Bioactive Metabolomic Profiles of Scleroderma-PAH are different than idiopathic PAH and associated with worse clinical outcomes

Abstract The molecular signature in patients with systemic sclerosis (SSc)-associated pulmonary arterial hypertension (SSc-PAH) relative to idiopathic pulmonary arterial hypertension (IPAH) remain unclear. We hypothesize that patients with SSc-PAH exhibit unfavorable bioactive metabolite derangements compared to IPAH that contribute to their poor prognosis and limited response to therapy. We sought to determine whether circulating bioactive metabolites are differentially altered in SSc-PAH versus IPAH. Plasma biosamples from 415 patients with SSc-PAH (cases) and 1115 patients with IPAH (controls) were included in the study. Over 700 bioactive metabolites were assayed in plasma samples from independent discovery and validation cohorts using liquid chromatography - mass spectrometry (LC-MS) based approaches. Regression analyses were used to identify metabolites which exhibited differential levels between SSc-PAH and IPAH and associated with disease severity. From among hundreds of circulating bioactive molecules, twelve metabolites were found to distinguish between SSc-PAH and IPAH, as well as associate with PAH disease severity. SSc-PAH patients had increased levels of fatty acid metabolites including lignoceric acid and nervonic acid, as well as kynurenine, polyamines, eicosanoids/oxylipins and sex hormone metabolites relative to IPAH. In conclusion, SSc-PAH patients are characterized by an unfavorable bioactive metabolic profile that may explain the poor and limited response to therapy.

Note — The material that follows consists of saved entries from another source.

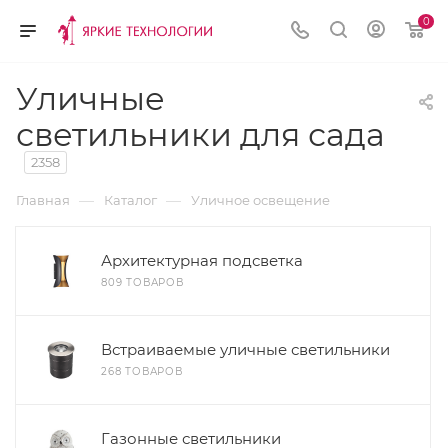
0
Уличные
светильники для сада
2358
—
—
Главная
Каталог
Уличное освещение
Архитектурная подсветка
809 ТОВАРОВ
Встраиваемые уличные светильники
268 ТОВАРОВ
Газонные светильники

These data provide important metabolic insights into the pathogenesis of SSc-PAH. Take Home Message Among patients with PAH, those with SSc-PAH suffer disproportionately worse outcomes and disease course. This study represents the most comprehensive analysis of bioactive metabolites profiling comparing two subgroups of PAH. The findings shed light on key differences between SSc-PAH and IPAH that provide important metabolic insight into the disease pathogenesis.